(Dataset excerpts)
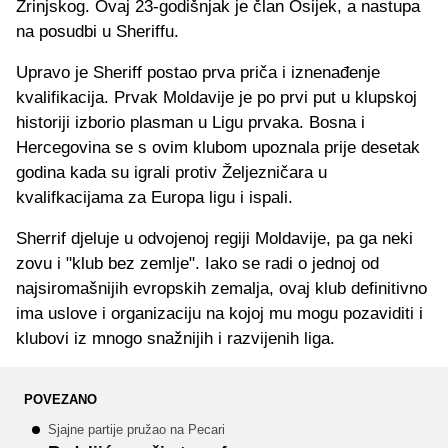
Zrinjskog. Ovaj 23-godišnjak je član Osijek, a nastupa
na posudbi u Sheriffu.
Upravo je Sheriff postao prva priča i iznenađenje
kvalifikacija. Prvak Moldavije je po prvi put u klupskoj
historiji izborio plasman u Ligu prvaka. Bosna i
Hercegovina se s ovim klubom upoznala prije desetak
godina kada su igrali protiv Željezničara u
kvalifkacijama za Europa ligu i ispali.
Sherrif djeluje u odvojenoj regiji Moldavije, pa ga neki
zovu i "klub bez zemlje". Iako se radi o jednoj od
najsiromašnijih evropskih zemalja, ovaj klub definitivno
ima uslove i organizaciju na kojoj mu mogu pozaviditi i
klubovi iz mnogo snažnijih i razvijenih liga.
POVEZANO
Sjajne partije pružao na Pecari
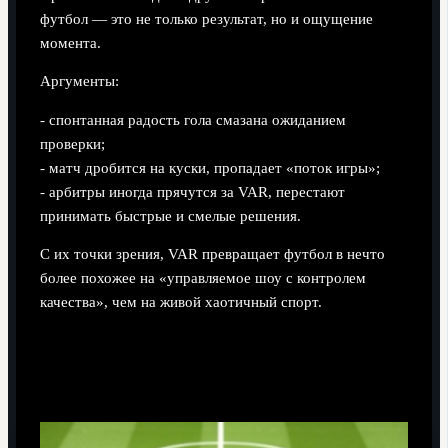
футбол — это не только результат, но и ощущение
момента.
Аргументы:
- спонтанная радость гола смазана ожиданием
проверки;
- матч дробится на куски, пропадает «поток игры»;
- арбитры иногда прячутся за VAR, перестают
принимать быстрые и смелые решения.
С их точки зрения, VAR превращает футбол в нечто
более похожее на «управляемое шоу с контролем
качества», чем на живой хаотичный спорт.
Подход 3: «Использовать, но сильно
ограничить»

WORK INSTRUCTION> Rewrite the lines above, swapping every "VAR" for "видеоповтор" and changing nothing else. Leave the pictures out.

RESULT>
Zrinjskog. Ovaj 23-godišnjak je član Osijek, a nastupa
na posudbi u Sheriffu.
Upravo je Sheriff postao prva priča i iznenađenje
kvalifikacija. Prvak Moldavije je po prvi put u klupskoj
historiji izborio plasman u Ligu prvaka. Bosna i
Hercegovina se s ovim klubom upoznala prije desetak
godina kada su igrali protiv Željezničara u
kvalifkacijama za Europa ligu i ispali.
Sherrif djeluje u odvojenoj regiji Moldavije, pa ga neki
zovu i "klub bez zemlje". Iako se radi o jednoj od
najsiromašnijih evropskih zemalja, ovaj klub definitivno
ima uslove i organizaciju na kojoj mu mogu pozaviditi i
klubovi iz mnogo snažnijih i razvijenih liga.
POVEZANO
Sjajne partije pružao na Pecari
футбол — это не только результат, но и ощущение
момента.
Аргументы:
- спонтанная радость гола смазана ожиданием
проверки;
- матч дробится на куски, пропадает «поток игры»;
- арбитры иногда прячутся за видеоповтор, перестают
принимать быстрые и смелые решения.
С их точки зрения, видеоповтор превращает футбол в нечто
более похожее на «управляемое шоу с контролем
качества», чем на живой хаотичный спорт.
Подход 3: «Использовать, но сильно
ограничить»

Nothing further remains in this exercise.